# Fixed-Displacement Motor (TL)

Hydraulic-mechanical power conversion device

**Libraries:**

Simscape /
Fluids /
Thermal Liquid /
Pumps & Motors

## Description

The Fixed-Displacement Motor (TL) block represents a device that
extracts power from a thermal liquid network and delivers it to a mechanical rotational
network. The motor displacement is fixed at a constant value that you specify through
the **Displacement** parameter.

Ports **A** and **B** represent the motor inlets.
Ports **R** and **C** represent the motor drive shaft
and case. During normal operation, a pressure drop from port **A** to
port **B** causes a positive flow rate from port **A**
to port **B** and a positive rotation of the motor shaft relative to
the motor case. This operation mode is referred to here as *forward
motor*.

**Operation Modes**

The block has four modes of operation. The working mode depends on the pressure drop
from port **A** to port **B**, *Δp =
p*_{B} – *p*_{A}
and the angular velocity, *ω = ω*_{R} –
*ω*_{C}:

Mode 1,

*Forward Motor*: Flow from port**A**to port**B**causes a pressure decrease from**A**to**B**and a positive shaft angular velocity.Mode 2,

*Reverse Pump*: Negative shaft angular velocity causes a pressure increase from port**B**to port**A**and flow from**B**to port**A**.Mode 3,

*Reverse Motor*: Flow from port**B**to port**A**causes a pressure decrease from**B**to**A**and a negative shaft angular velocity.Mode 4,

*Forward Pump*: Positive shaft angular velocity causes a pressure increase from port**A**to port**B**and flow from**A**to**B**.

The response time of the motor is considered negligible in comparison with the system response time. The motor is assumed to reach steady state nearly instantaneously and is treated as a quasi-steady component.

SOURCE DATA:
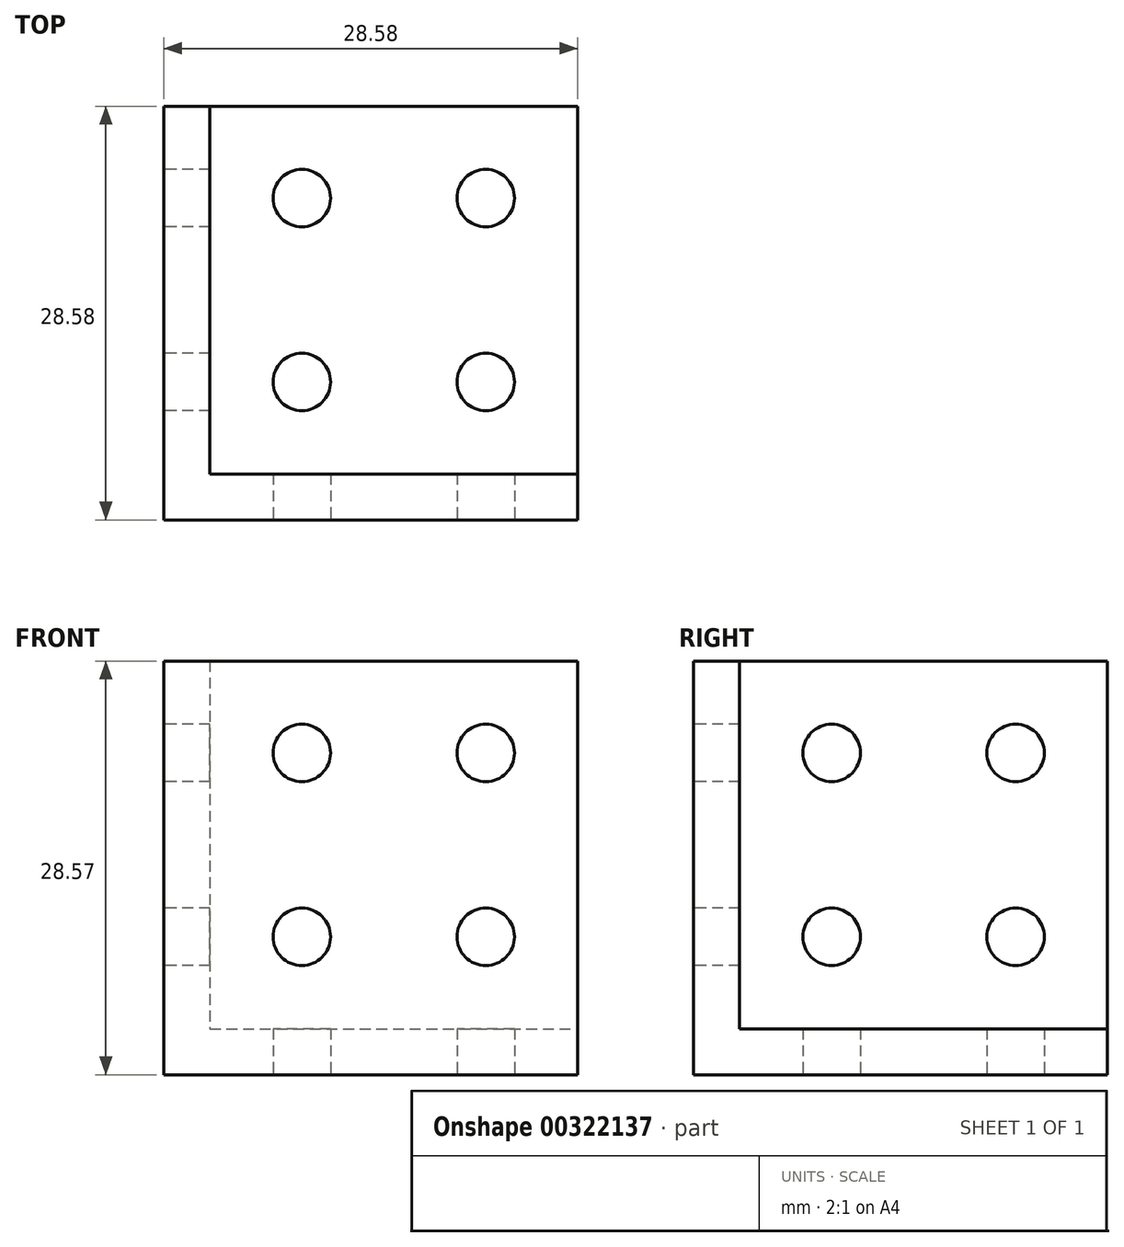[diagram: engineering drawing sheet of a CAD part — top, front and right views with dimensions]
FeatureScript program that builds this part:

ACTIONS TO TAKE:
a) Copy the stretch from "## Description" through "the **Displacement** parameter." in the Fixed-Displacement Motor (TL) page above.
b) List the operation modes of the block as named in the Fixed-Displacement Motor (TL) page.

THE RESULTS:
a)
## Description

The Fixed-Displacement Motor (TL) block represents a device that
extracts power from a thermal liquid network and delivers it to a mechanical rotational
network. The motor displacement is fixed at a constant value that you specify through
the **Displacement** parameter.

b)
Mode 1, Forward Motor
Mode 2, Reverse Pump
Mode 3, Reverse Motor
Mode 4, Forward Pump